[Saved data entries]
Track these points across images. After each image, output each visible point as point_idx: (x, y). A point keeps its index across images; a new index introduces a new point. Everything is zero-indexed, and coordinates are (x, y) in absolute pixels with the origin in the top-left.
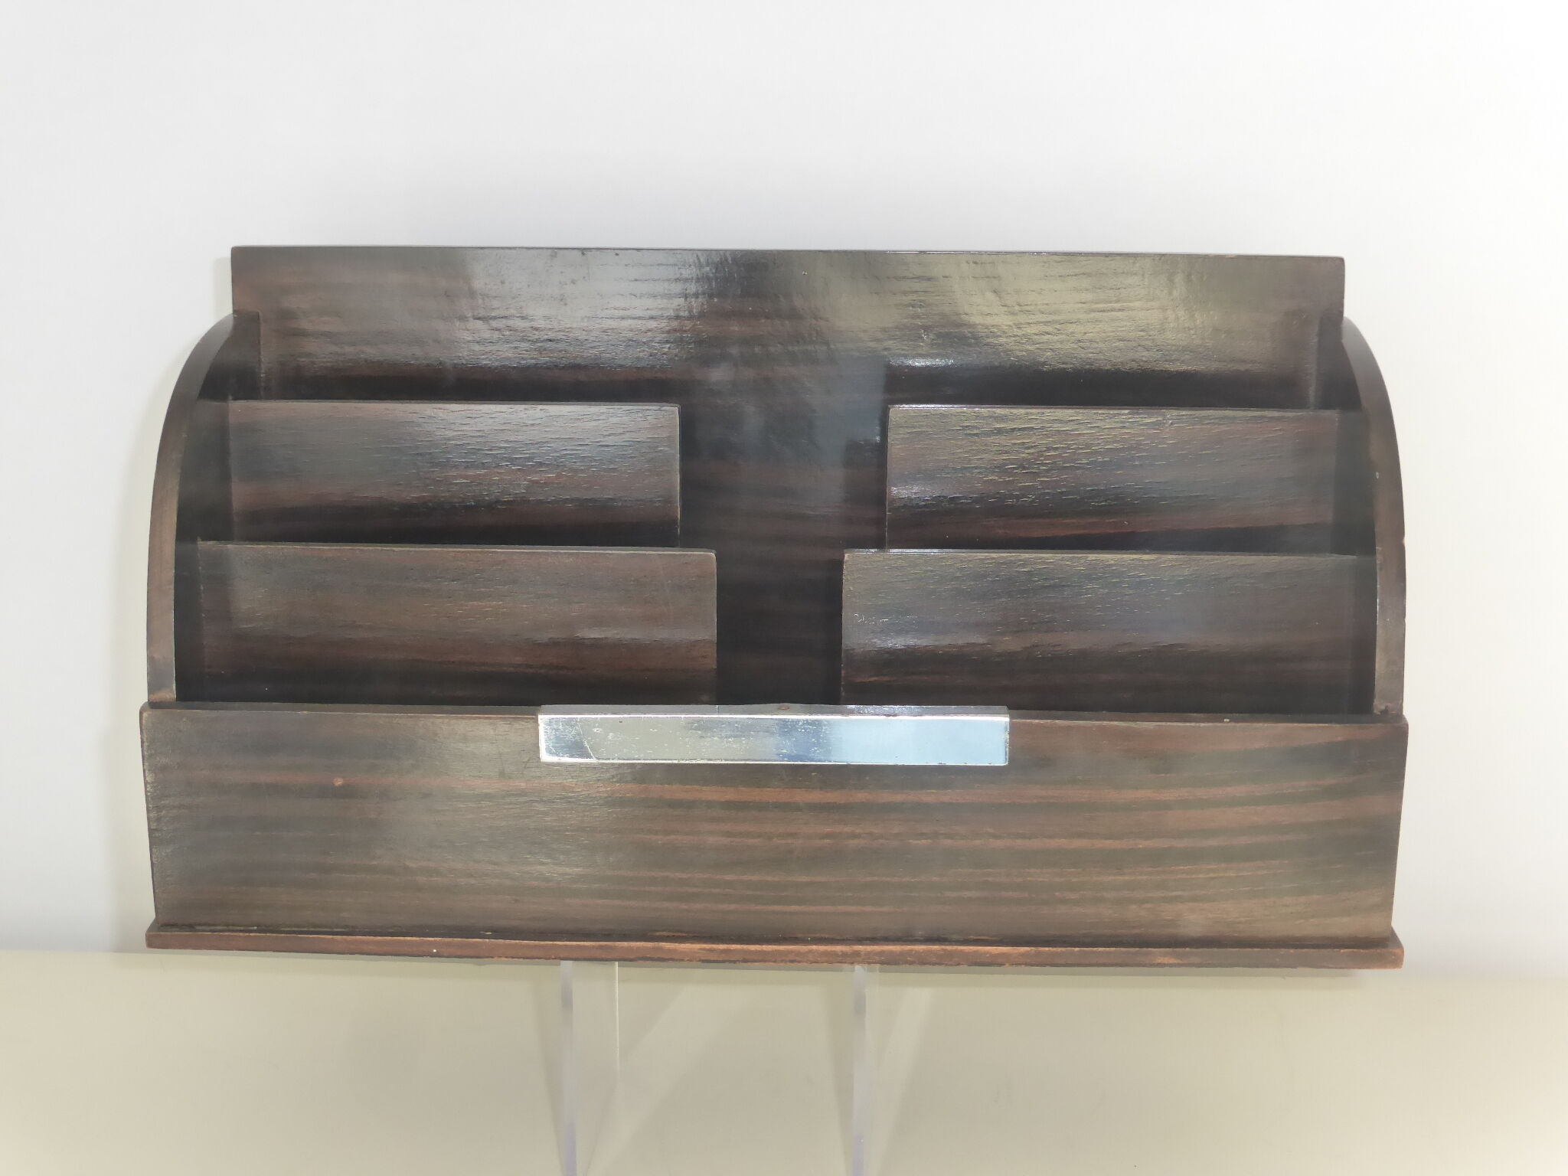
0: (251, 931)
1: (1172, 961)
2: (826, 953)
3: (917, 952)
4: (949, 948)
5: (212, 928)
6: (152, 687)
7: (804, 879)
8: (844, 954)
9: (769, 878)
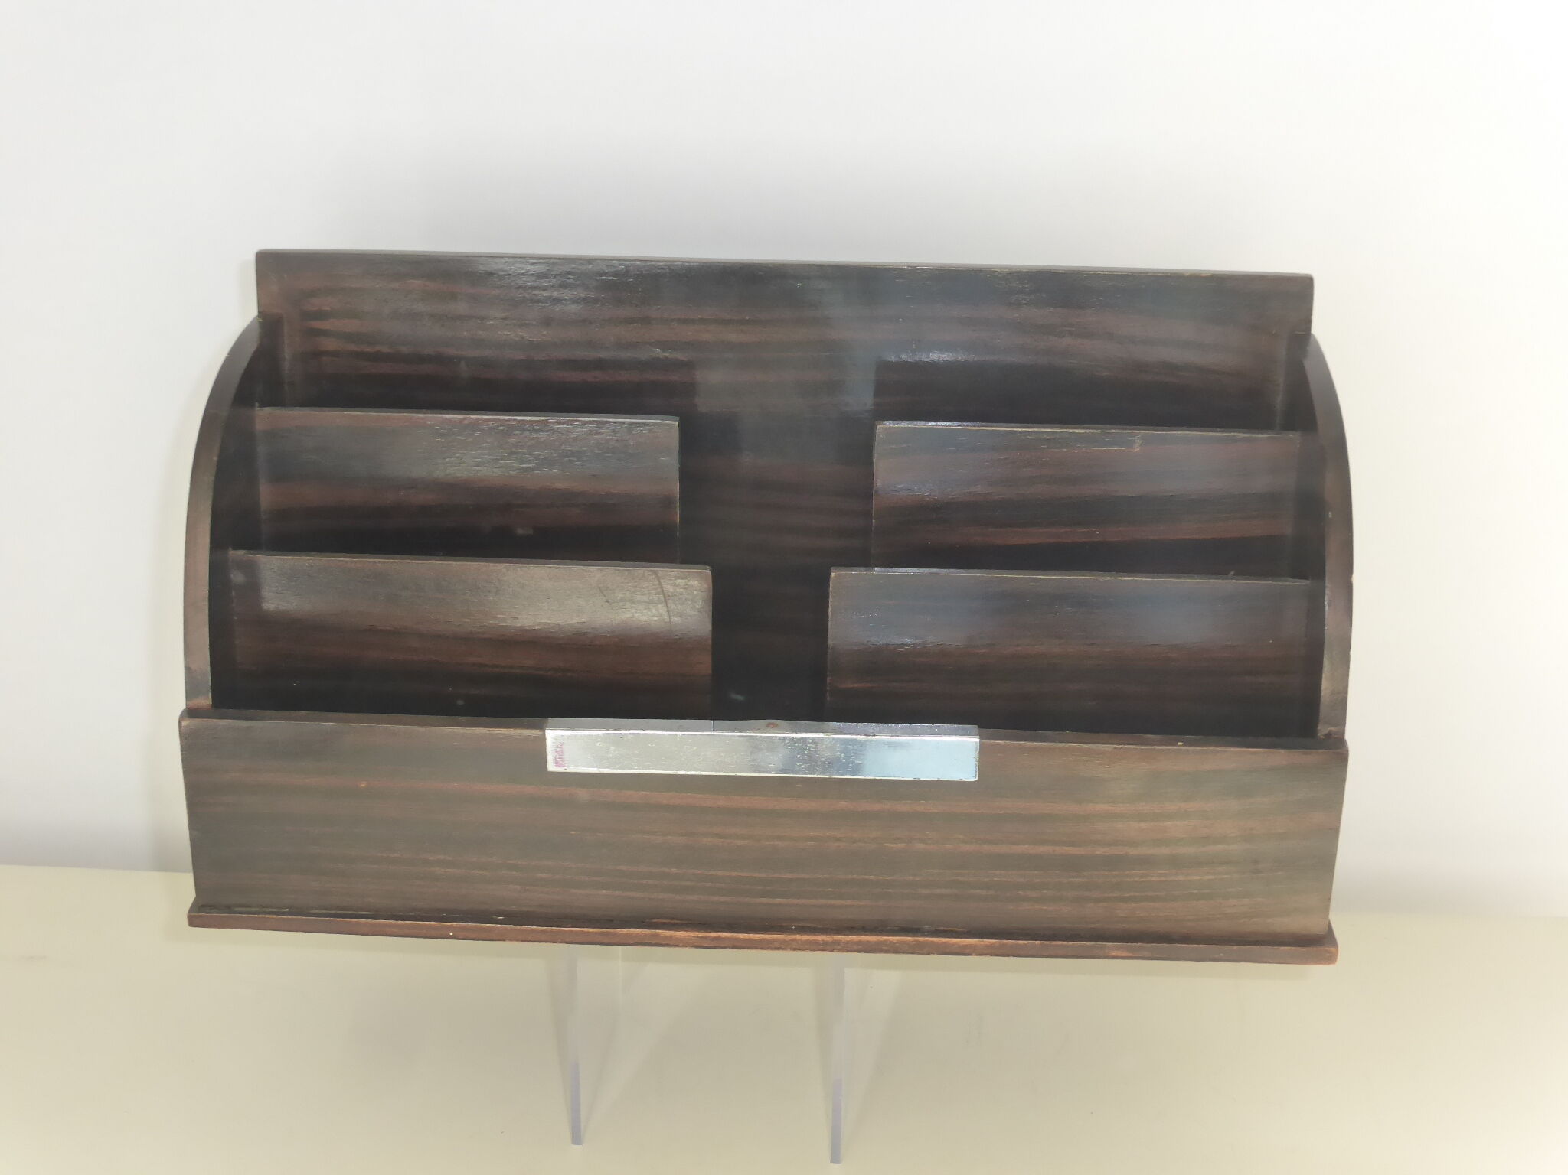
0: (284, 914)
1: (1125, 954)
2: (808, 942)
3: (892, 942)
4: (921, 939)
5: (248, 909)
6: (189, 695)
7: (789, 876)
8: (825, 943)
9: (756, 875)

What you are asked to do » A faithful copy of the data above is wanted, with every image left out.

Solution to this task »
Track these points across images. After each image, output each visible point as point_idx: (x, y). A point keeps its index across images; a new index introduces a new point. Everything is zero-indexed, and coordinates are (x, y) in absolute pixels with the origin in the top-left.
0: (251, 931)
1: (1172, 961)
2: (826, 953)
3: (917, 952)
4: (949, 948)
5: (212, 928)
6: (152, 687)
7: (804, 879)
8: (844, 954)
9: (769, 878)
0: (284, 914)
1: (1125, 954)
2: (808, 942)
3: (892, 942)
4: (921, 939)
5: (248, 909)
6: (189, 695)
7: (789, 876)
8: (825, 943)
9: (756, 875)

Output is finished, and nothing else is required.